Hardware Exploits - An Overview

Table of Contents

Overview #

Hardware exploits are a lucrative target for threat actors. Once an exploit is found, it is difficult, expensive and slow to patch it, sometimes impossible for some exploits. This means that exploits can exist for a long time on some systems whose owners may not possess the resources necessary to patch them. On top of that, these exploits are a lot more universal. Some exploits may only require a certain hardware generation to be installed in the victim (e.g. some CPU architecture or DRAM generation), whereas software exploits often require specific, unpatched, software versions to be accessible for exploits to be successful.

Cloud vendors likely are the group most affected by hardware exploits. After all, the easiest way to be able to run untrusted code on a remote machine is to just rent one. Hardware exploits do not require special privileges, relying on side effects of the hardware during “normal” operation to break systems. Patching these exploits can become extremely expensive for large cloud providers, whose entire infrastructure may be vulnerable.

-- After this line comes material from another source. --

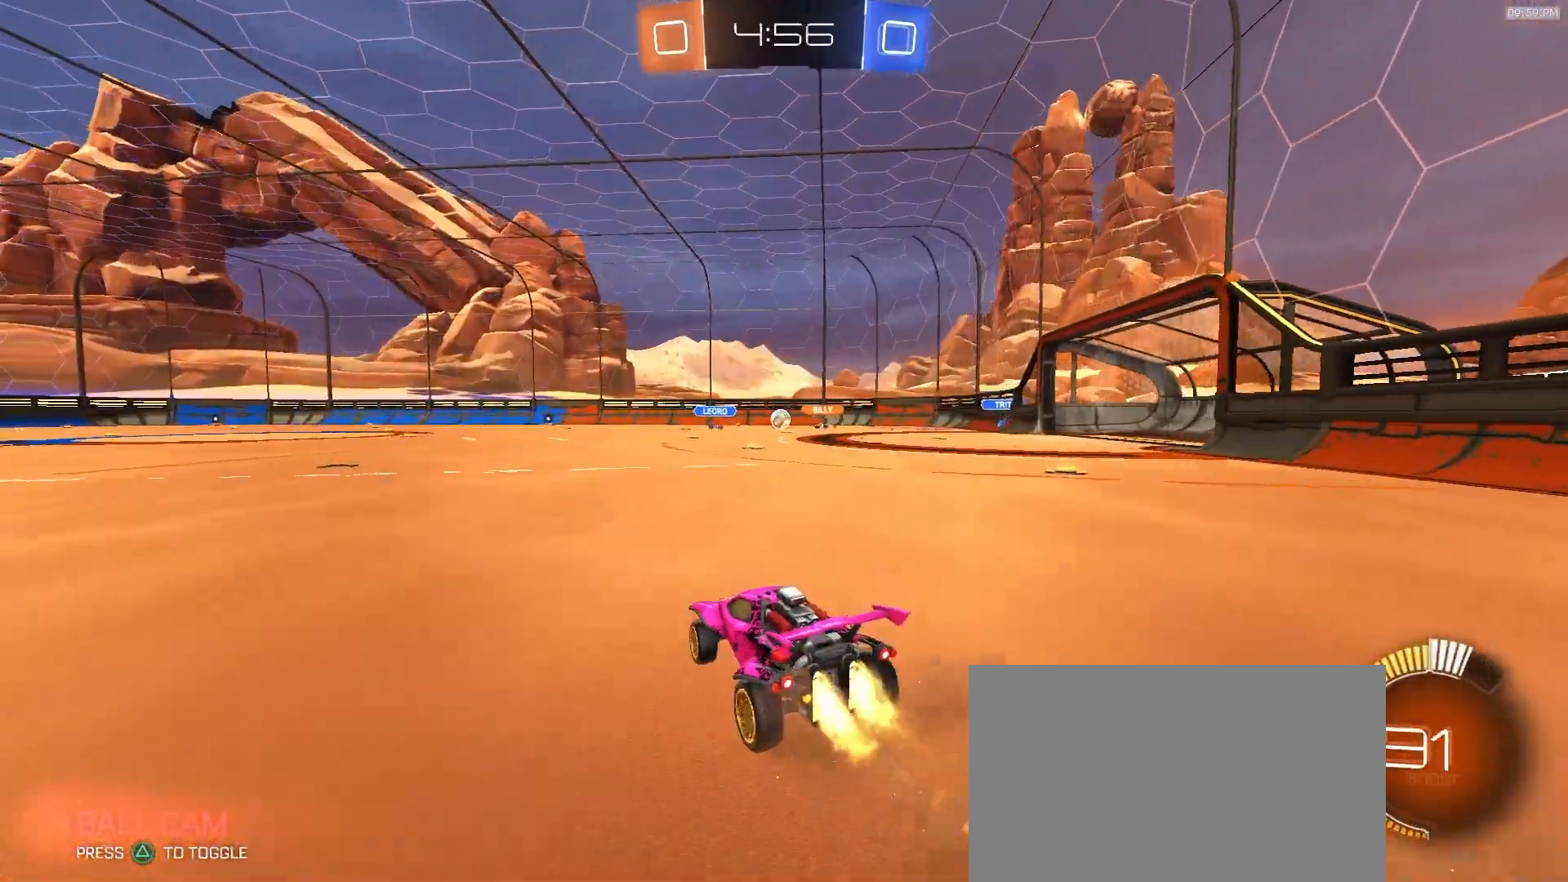
Gameplay with a controller (PlayStation layout); each line is a JSON object with the inputs held at the frame after it. "events" lists button and stick changes between this image and that frame as [ms after this image, input, new state], when the widget could be followed in between. Not read: L1 L3 R1 R3 TOUCHPAD.
{"buttons": ["R2"], "left_stick": "center", "right_stick": "center", "events": []}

A running exploit is very difficult to detect before it’s too late. Most exploits rely on microarchitectural behaviour that is undetectable from an outside perspective. Additionally, the characteristics of running exploits can easily be misclassified. Andrew Cooper, from the Xen security team, recalled at a talk about how Microsoft Azure tried to use machine learning to identify exploits using transitive execution running on their cloud infrastructure. However, they were more successful in finding running Postgres databases under heavy loads, rather than actual exploits.

CPU Exploits #

Cache Timing Attacks #

Cache timing attacks cover a wide range of attacks which rely on timing memory accesses to determine whether a value is in the cache or not.

Such attacks are potent against badly designed cryptography libraries, but with some creativity, they can become a threat in many areas. Previous research has shown it possible to derandomize ASLR by relying on timing MMU page table walks to uncover addresses, even in sandboxed environments. Other methods have been presented which allow tracking of user behaviour through untrusted webpages.

byte T_Table[128] = { ... };

byte sign_msg(byte msg, byte key) {
    if (key == 0) {
        return msg ^ T_Table[0];
    }
    return msg ^ T_Table[64];
}

An example crypto function that could be exploited. If the key is 0, then the attacker can observe a cache hit on T_Table[0]. Else, the entry T_Table[64] is hot.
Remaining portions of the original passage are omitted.